Thursday, July 21, 2016

Nerves

I had booked an appointment with my family doctor for next Monday after work, to ask for the referral to the local fertility clinic. They called this morning to say that the doctor won't be in the office Monday so I have to move the appointment! I asked about today, and ended up going at lunch time. The asking for the referral was quick and easy, he said "I see you want to discuss your fertility, are you trying to get pregnant?" To which I replied "well I'm single so I kind of need that referral before I can try". Ok then. No problem! Now to wait and see how long it takes to get seen. I am hoping not too long as my period is about to start, and if I want to catch the next one for the Day 3 blood work it can't take that long to get in, right?? 


My doctor also asked if there was anything else, then went over all the stuff I said I'd do 3 years ago but didn't :-) like a pap test, and blood work, and a tetanus shot... so now I have to get all that done soon as well. I also asked about what I think is a hernia from my gallbladder removal, and he got me a requisition for an ultrasound. I booked that appointment already, and will do the rest when I get home. Well, the pap and tetanus any way. Blood work I just need to go in fasting, which I will do one day in August that kiddo goes to daycare. Since it's just "regular" blood work it will be testing for all the usual stuff like cholesterol and blood sugars, I am sure cholesterol will be high, and am praying the blood sugars are fine. I am considering doing low carb for a few weeks in preparation... but we'll see if I manage that! I know I need to take better care of myself in general, and am trying to do that, in small steps.


I was a little sad to see my weight, yet another good reason to do the low carb thing, but excited to hear the nurse say I'm half an inch taller than I thought. I suspect she was rounding?  Not sure! Any way. I know the fertility clinic will want me to try and lose weight, I am in the obese category. So I will be continuing to work on that. I know what to do, doing it is the hard part! I am going to get some extra vegetables on my way home from work today, and start with that. I know I need to give up coffee, but am planning to do that when I start my holidays, so one more week of the good stuff then I'll drop it, and switch to herbal teas and such.

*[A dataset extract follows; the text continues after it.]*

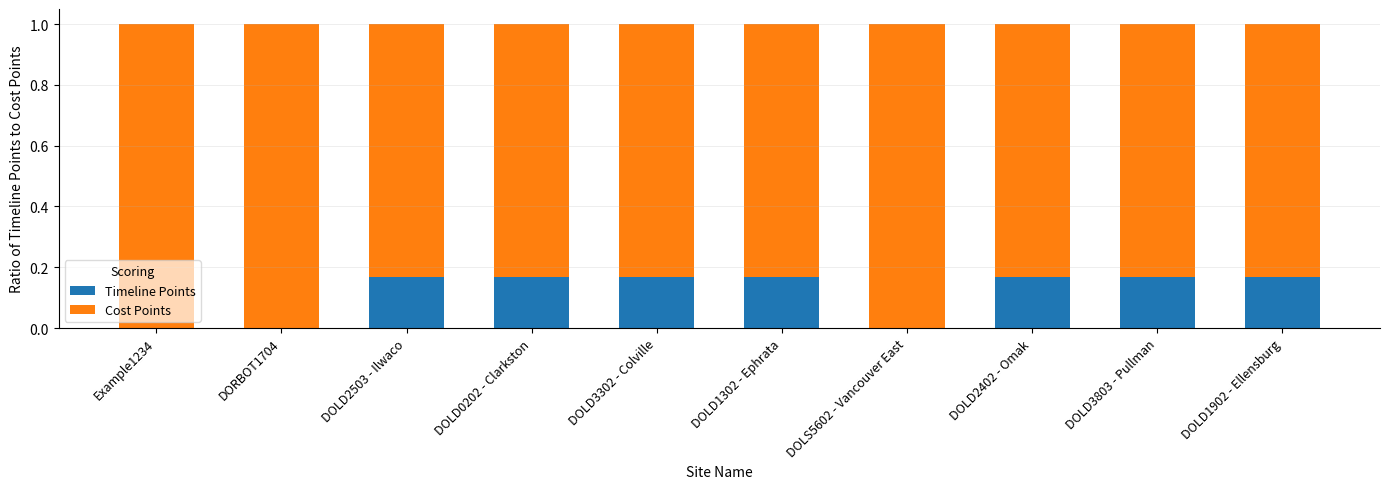

What is the sum of all Timeline Points values?

1.2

I've been taking my CoQ10, and vitamins, just realized the vitamin I bought thinking it was a prenatal is not, so once it's gone I'll need a better one. I am taking another calcium/magnesium/zinc so that is covered, and a B-complex, so I am getting folic acid, but am sure I'm not getting enough iron and probably other things. I'll fix that once this bottle is gone, should only be a couple weeks. I suppose I could check the expiry date and if it's long enough I could put those away and get some prenatals for now, use the regular ones up later. I am debating adding in Maca, which I have sitting on a shelf and have used in protein shakes for breakfast, but I don't really like the taste of it. I also would like to add myo-inositol, but it's expensive! So that one has to wait for pay day. I think that covers everything though, for now any way!


Jackson has been doing well at daycare, he seems to be enjoying it more. And I am attempting to maintain my calm when he's tired and cranky. Just to remember that he is a kid. It is interesting, and I think I am doing well at times, then other times I feel like I've lost it. But I go back to how I felt in the middle of the night when he was almost 2 and he still wanted me to soothe him, it doesn't last! And it didn't last, and now some nights I miss those middle of the night rocking sessions with my baby. They do grow up so fast. I'm sure soon enough he won't want me to put him to bed at night and will want to do it on his own.